STOP YOUR GRUMBLING, mountain climbers: Your terrain has now become sufficiently commercialized and media-saturated to be fodder for box office exploitation, just like football, boxing, and stock-car racing. Accordingly, mountaineers who expect strict accuracy in their sport's depiction should skip Vertical Limit and wait for the next IMAX revival of Everest. (Otherwise, quit your complaining and enjoy the stunning vistas of Pakistan's Karakoram range and the New Zealand Alps.) Nevertheless, moviegoers who expect holiday thrills in the first big action movie out this month may find Vertical hasn't taken enough liberties with high-altitude alpinism.
directed by Martin Campbell with Chris O'Donnell, Bill Paxton, and Scott Glenn opens December 8 at Metro, Pacific Place, and other theaters
GoldenEye director Martin Campbell does his best to raise Vertical to the level of a decent Bond picture, but it's hindered by a lack of sex, shootouts, or car chases. The plot is basically lifted from the events of Into Thin Air and Henri-Georges Clouzot's classic 1953 thriller The Wages of Fear, which Vertical glancingly acknowledges. After a prologue that orphans two high-climbing siblings, older brother Peter (Chris O'Donnell) ends up a nature photographer near the K2 base camp where his younger sister (Robin Tunney) is about to assist a brash billionaire client up the world's second highest peak. Things go wrong, so our hero has to go rescue her in traditional Hollywood fashion.
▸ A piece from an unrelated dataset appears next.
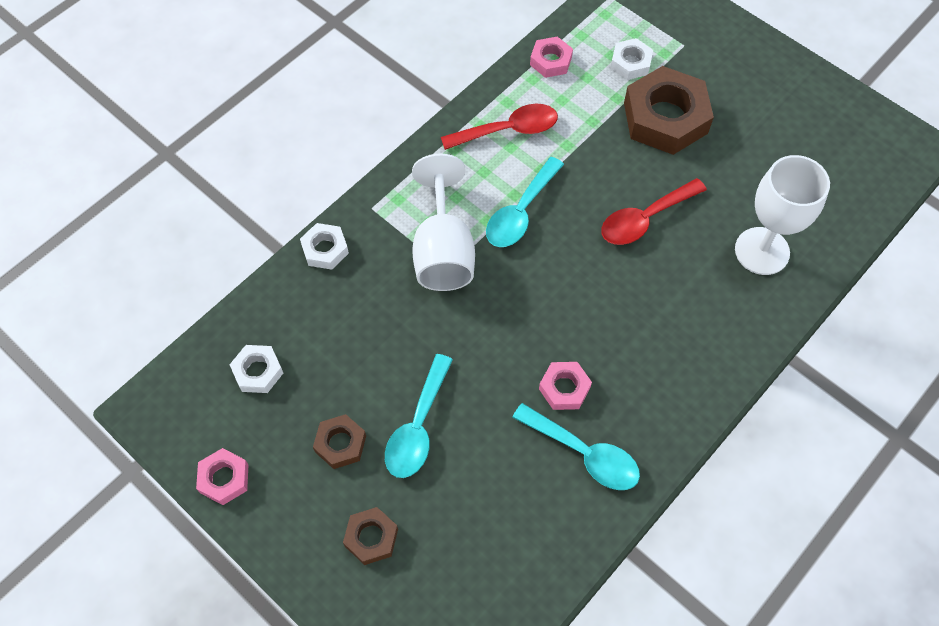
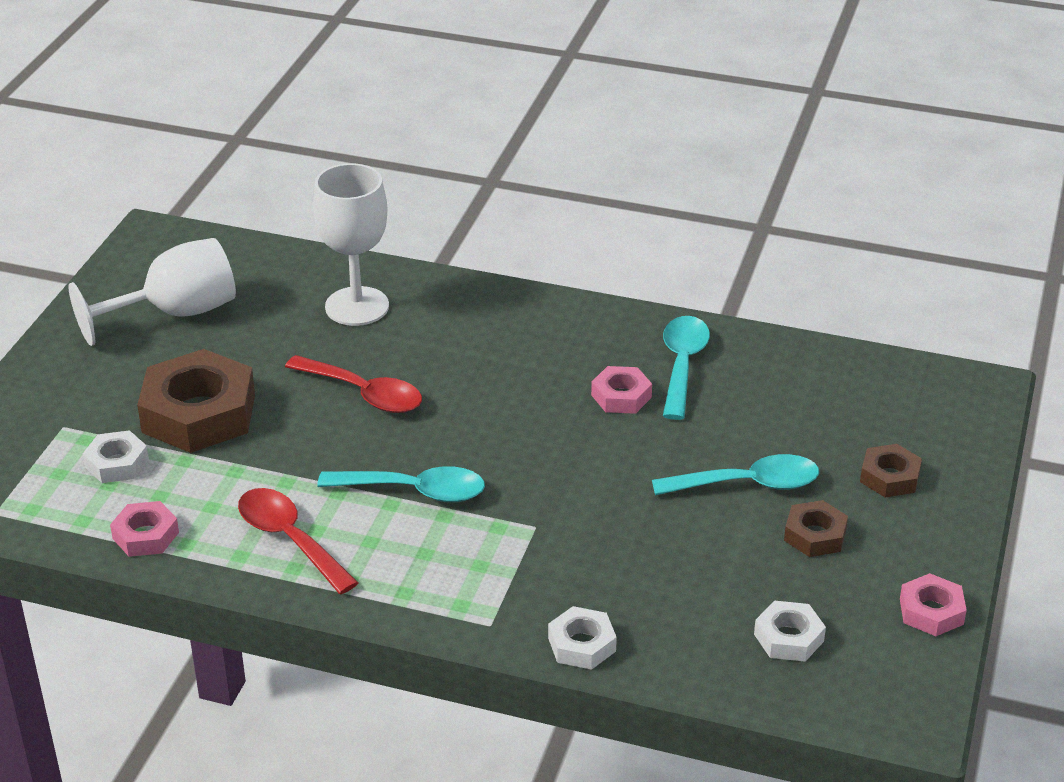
camera: 115 degrees left, 25 degrees down
(443, 251) = (513, 538): white goblet -> white goblet (175, 313)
Vertical does its best to skip over all the slow, dull parts of mountaineering (helicopters bypass K2's long approach march) but piles on characters and mini-emergencies into a teetering, generally implausible structure. Base camp is a crowded international village with a laptop in every tent. Peter has his choice of colorful climbers to assist in the rescue effort, including the requisite babe. Then out steps grizzled climber Scott Glenn like the Ancient Mariner to rebuke the billionaire's hubris. "The odds are with us," retorts the tycoon (Bill Paxton), who insists on sticking to his ascent schedule regardless of weather—which any reader of Into Thin Air knows is a mistake. (The '96 Everest disaster is directly referenced, but oddly none of the characters seems to have read the book.)
BIG EXPLOSIONS are the sin qua non of any action film, so Vertical has its six rescuers lug nitroglycerine up the mountain to free three stranded climbers. Toss in your avalanches, heroes dangling from helicopter skids, and regular cliff-hanging scenes and you've got a reasonably entertaining, if corny, movie. Glenn's appearance adds elements of murder mystery and revenge flick to the film, which signals its hypoxic desperation. The ragged script falls back on groaningly bad dialogue to communicate obvious plot points. "People say he's lost his nerve," someone helpfully comments about traumatized Peter (in case audiences were wondering).
Apparently, the kid's got something to prove, and baby blue-eyed Chris O'Donnell is here cast for his dewy sensitivity—unwisely letting Glenn upstage him in the macho department. He and his sis are still trying to please Daddy, with Glenn's character acting as a surrogate father figure. Unlike the mercenary Clint Eastwood in The Eiger Sanction or muscle-bound Stallone in Cliffhanger, O'Donnell's hero doesn't use the mountains so much to prove himself as to preserve his family.
That's why, at such austere white heights, Paxton's selfishness and Glenn's slow-burn anger are more convincing. Climbing isn't a touchy-feely sport any more than it's characterized by fiery red explosions. Yet for mass-audience multiplex mountaineers, Vertical offers closure, hugs, and reconciliations straight from the set of Oprah. After the bogus sentiment of that Grinch movie, however, viewers may question why we're again looking up to the mountaintops for the comforts of home. Isn't that why we head to the hills, after all—to escape from what's easy and reassuring? For all its grunting efforts, Vertical takes us in a different direction.